Genetic changes control metastasis formation in colorectal cancer microbiologystudy

Colorectal cancer is one of the most common types of tumor and is responsible for around 10% of cancer-related deaths worldwide. The tumor is particularly dangerous when it forms metastases—i.e. secondary tumors—in other organs. This occurs primarily in the liver and lungs, and more rarely in the brain.

A research team led by Dr. Dr. Björn Sander, pathologist at the Institute of Pathology at Hannover Medical School (MHH), has investigated how genetic changes in the chromosomes, the carriers of genetic information, influence the formation of metastases and what differences exist between different types of metastases.

The results have been published in Nature Communications. They could help to better assess the individual risk of metastasis formation and develop new therapeutic approaches.

Exact processes not yet well understood

Bowel cancer often develops from benign polyps in the intestinal mucosa. If these growths are not removed in time, they can grow into malignant tumors. These tumors often have complex genetic changes in their chromosomes. Certain genes are lost or duplicated, which influences the behavior of the tumor cells.

The chromosomal changes not only differ from patient to patient, but can also vary within a single tumor. Because the exact processes of metastasis formation are not yet well understood, it is particularly difficult to make prognoses or develop targeted therapies.

“We have now examined more than 3,800 cases of colorectal cancer in detail and found that brain metastases exhibit a particularly high number of genetic changes compared to liver and lung metastases,” says Dr. Dr. Sander.

Mutations in the KRAS gene promote tumor growth

The KRAS gene plays a central role in this. It carries the information for a protein that plays an important role in signaling and regulating cell growth. KRAS mutations occur particularly frequently in various types of cancer, especially lung, bowel and pancreatic cancer, and can promote the growth of tumors.

In brain metastases, the researchers found a particularly frequent combination of mutations and duplications of this gene. Colonization of the brain poses particular challenges for tumor cells.

On the one hand, the cancer cells have to overcome barriers such as the blood-brain barrier, a natural barrier in the blood vessels that protects the brain from harmful substances in the bloodstream. Secondly, they have to adapt to the unique tissue environment, which is characterized by a reduced availability of oxygen for the tumor cells.

“The brain itself has a high oxygen consumption. Tumor cells with detected changes in the KRAS gene show an advantage in adapting to the limited oxygen supply in the brain,” explains the pathologist.

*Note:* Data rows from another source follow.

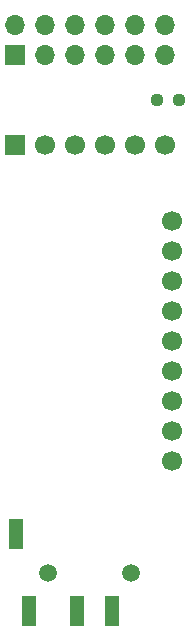
<source format=gts>
G04 #@! TF.GenerationSoftware,KiCad,Pcbnew,6.0.9-8da3e8f707~116~ubuntu20.04.1*
G04 #@! TF.CreationDate,2022-12-23T11:35:35+01:00*
G04 #@! TF.ProjectId,pcm_dac,70636d5f-6461-4632-9e6b-696361645f70,rev?*
G04 #@! TF.SameCoordinates,Original*
G04 #@! TF.FileFunction,Soldermask,Top*
G04 #@! TF.FilePolarity,Negative*
%FSLAX46Y46*%
G04 Gerber Fmt 4.6, Leading zero omitted, Abs format (unit mm)*
G04 Created by KiCad (PCBNEW 6.0.9-8da3e8f707~116~ubuntu20.04.1) date 2022-12-23 11:35:35*
%MOMM*%
%LPD*%
G01*
G04 APERTURE LIST*
G04 Aperture macros list*
%AMRoundRect*
0 Rectangle with rounded corners*
0 $1 Rounding radius*
0 $2 $3 $4 $5 $6 $7 $8 $9 X,Y pos of 4 corners*
0 Add a 4 corners polygon primitive as box body*
4,1,4,$2,$3,$4,$5,$6,$7,$8,$9,$2,$3,0*
0 Add four circle primitives for the rounded corners*
1,1,$1+$1,$2,$3*
1,1,$1+$1,$4,$5*
1,1,$1+$1,$6,$7*
1,1,$1+$1,$8,$9*
0 Add four rect primitives between the rounded corners*
20,1,$1+$1,$2,$3,$4,$5,0*
20,1,$1+$1,$4,$5,$6,$7,0*
20,1,$1+$1,$6,$7,$8,$9,0*
20,1,$1+$1,$8,$9,$2,$3,0*%
G04 Aperture macros list end*
%ADD10C,1.500000*%
%ADD11R,1.200000X2.500000*%
%ADD12R,1.700000X1.700000*%
%ADD13O,1.700000X1.700000*%
%ADD14RoundRect,0.237500X-0.250000X-0.237500X0.250000X-0.237500X0.250000X0.237500X-0.250000X0.237500X0*%
%ADD15C,1.700000*%
G04 APERTURE END LIST*
D10*
X131775000Y-107315000D03*
X124775000Y-107315000D03*
D11*
X127175000Y-110565000D03*
X130175000Y-110565000D03*
X122075000Y-104065000D03*
X123175000Y-110565000D03*
D12*
X121920000Y-63500000D03*
D13*
X121920000Y-60960000D03*
X124460000Y-63500000D03*
X124460000Y-60960000D03*
X127000000Y-63500000D03*
X127000000Y-60960000D03*
X129540000Y-63500000D03*
X129540000Y-60960000D03*
X132080000Y-63500000D03*
X132080000Y-60960000D03*
X134620000Y-63500000D03*
X134620000Y-60960000D03*
D14*
X133985000Y-67310000D03*
X135810000Y-67310000D03*
D12*
X121920000Y-71120000D03*
D15*
X124460000Y-71120000D03*
X127000000Y-71120000D03*
X129540000Y-71120000D03*
X132080000Y-71120000D03*
X134620000Y-71120000D03*
X135220000Y-77520000D03*
X135220000Y-80060000D03*
X135220000Y-82600000D03*
X135220000Y-85140000D03*
X135220000Y-87680000D03*
X135220000Y-90220000D03*
X135220000Y-92760000D03*
X135220000Y-95300000D03*
X135220000Y-97840000D03*
M02*

</source>
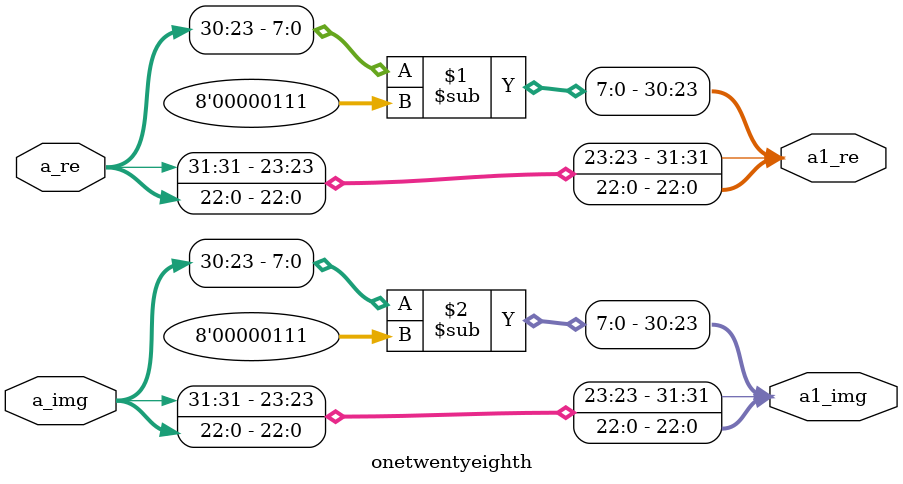
<source format=v>
`timescale 1ns / 1ps
module onetwentyeighth(
    input [31:0] a_re,
    input [31:0] a_img,
    output [31:0] a1_re,
    output [31:0] a1_img
    );

assign a1_re[31]=a_re[31],a1_img[31]=a_img[31];
assign a1_re[30:23]=a_re[30:23]-8'b00000111,a1_img[30:23]=a_img[30:23]-8'b00000111;
assign a1_re[22:0]=a_re[22:0],a1_img[22:0]=a_img[22:0];
endmodule

</source>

Patterns in brain metastases develop late

Another finding from the scientific study is that the diverse genetic patterns in brain metastases tend to develop late—in contrast to the less complex changes observed in liver and lung metastases. This suggests that the genetic development of the tumor cells influences in which organ the metastases form.

“By examining samples from colorectal cancer patients who had not yet received targeted therapy, we were able to ensure that the observed genetic changes actually occur naturally and not as a result of the influence of new targeted drugs,” says Dr. Sander.

However, the results of the study not only provide insights into the mechanisms of metastasis formation, but also reveal possible weak points in the tumor cells.

One approach for future therapies could be to therapeutically utilize the weak points resulting from chromosomal instability. Dr. Dr. Sander and his team hope that the findings will contribute to the development of personalized treatment strategies for colorectal cancer patients in the long term.